Wakil Ketua DPR Agus Hermanto mengatakan, unjuk rasa merupakan hak konstitusional yang dimiliki masyarakat. Karena itu, ia meminta aparat penegak hukum memberikan kesempatan kepada massa aksi untuk menyampaikan aspirasinya.

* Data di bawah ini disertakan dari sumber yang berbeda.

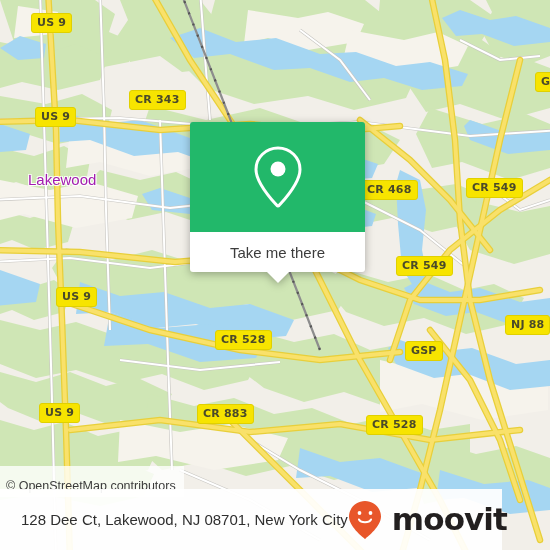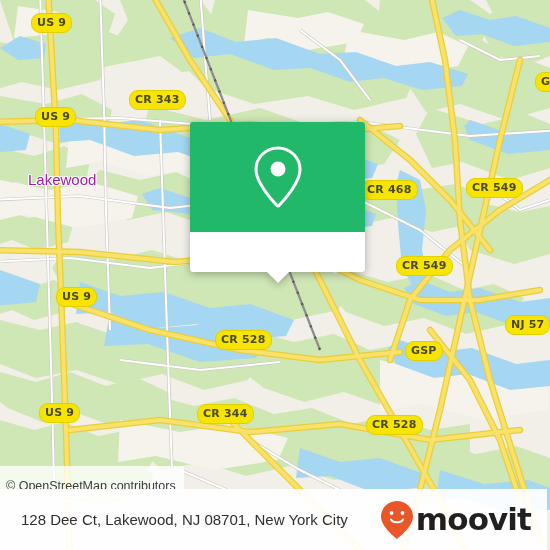--- a/index.html
+++ b/index.html
@@ -27,21 +27,21 @@
     overflow: hidden;
     background: #f2efe9;
   }
   #map svg { display: block; }
 
   
   .shield {
     position: absolute;
     background: #f7e400;
     border: 1.5px solid #e0d000;
-    border-radius: 9px;
+    border-radius: 3px;
     color: #4a4a2a;
     font-family: "DejaVu Sans", sans-serif;
     font-weight: bold;
     font-size: 11px;
     line-height: 1;
     padding: 3px 5px 4px 5px;
     white-space: nowrap;
     letter-spacing: 0.2px;
     box-sizing: border-box;
   }
@@ -114,39 +114,39 @@
     color: #3b3b3b;
     font-size: 12.5px;
     font-family: "Liberation Sans", sans-serif;
   }
 
   
   #footer {
     position: absolute;
     left: 0;
     top: 489px;
-    width: 547px;
+    width: 502px;
     height: 61px;
     background: rgba(255,255,255,.93);
     display: flex;
     align-items: center;
     box-sizing: border-box;
     padding: 0 16px 0 21px;
   }
   #footer-address {
     color: #2f2f2f;
     font-size: 15px;
     white-space: nowrap;
     font-family: "Liberation Sans", sans-serif;
   }
   #brand {
     margin-left: auto;
     display: flex;
     align-items: center;
-    gap: 2px;
+    gap: 10px;
   }
   #brand-wordmark {
     color: #221f1f;
     font-size: 31px;
     font-weight: bold;
     letter-spacing: -0.9px;
     font-family: "DejaVu Sans", sans-serif;
     line-height: 1;
   }
 </style>
@@ -300,40 +300,41 @@
     <div class="place-label" style="left:28px; top:171px;">Lakewood</div>
 
     <div class="shield" style="left:31px; top:13px;">US 9</div>
     <div class="shield" style="left:129px; top:90px;">CR 343</div>
     <div class="shield" style="left:35px; top:107px;">US 9</div>
     <div class="shield" style="left:535px; top:72px;">GSP</div>
     <div class="shield" style="left:361px; top:180px;">CR 468</div>
     <div class="shield" style="left:466px; top:178px;">CR 549</div>
     <div class="shield" style="left:396px; top:256px;">CR 549</div>
     <div class="shield" style="left:56px; top:287px;">US 9</div>
-    <div class="shield" style="left:505px; top:315px;">NJ 57</div>
+    <div class="shield" style="left:505px; top:315px;">NJ 88</div>
     <div class="shield" style="left:215px; top:330px;">CR 528</div>
     <div class="shield" style="left:405px; top:341px;">GSP</div>
     <div class="shield" style="left:39px; top:403px;">US 9</div>
-    <div class="shield" style="left:197px; top:404px;">CR 344</div>
+    <div class="shield" style="left:197px; top:404px;">CR 883</div>
     <div class="shield" style="left:366px; top:415px;">CR 528</div>
 
     <div id="attribution">
       <span>© OpenStreetMap contributors</span>
     </div>
   </div>
 
   <div id="callout">
     <div id="callout-top">
       <svg width="56" height="66" viewBox="0 0 56 66">
         <path d="M28 4 C15.8 4 6 13.6 6 25.4 C6 39 22 56 27 61.6 C27.5 62.2 28.5 62.2 29 61.6 C34 56 50 39 50 25.4 C50 13.6 40.2 4 28 4 Z" fill="none" stroke="#ffffff" stroke-width="3"></path>
         <circle cx="28" cy="25" r="7.5" fill="#ffffff"></circle>
       </svg>
     </div>
     <div id="callout-bottom">
+      <span id="callout-label">Take me there</span>
       <div id="callout-pointer"></div>
     </div>
   </div>
 
   <div id="footer">
     <span id="footer-address">128 Dee Ct, Lakewood, NJ 08701, New York City</span>
     <div id="brand">
       <svg width="34" height="40" viewBox="0 0 34 40">
         <path d="M17 1 C8.2 1 1 8 1 16.6 C1 26.4 14 36.6 16.2 38.4 C16.7 38.8 17.3 38.8 17.8 38.4 C20 36.6 33 26.4 33 16.6 C33 8 25.8 1 17 1 Z" fill="#e8562a"></path>
         <circle cx="11.5" cy="13" r="1.9" fill="#ffffff"></circle>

"Tentu kita harus beri kesempatan untuk rakyat berunjuk rasa. Sama halnya seperti judicial review (Perppu Ormas). Sesuatu yang berbeda dengan pemerintah tentu harus diberikan, ini kan diatur (dalam undang-undang)," kata Agus di Gedung DPR, Senayan, Jakarta, Jumat (28/7/2017).
Agus menuturkan, DPR mempersilahkan bila ada kelompok masyarakat menolak Perppu yang berujung pada pembubaran organisasi Hizbut Tahrir Indonesia (HTI) itu. Asalkan massa aksi menyampaikan pendapatnya secara tertib sesuai aturan perundang-undangan.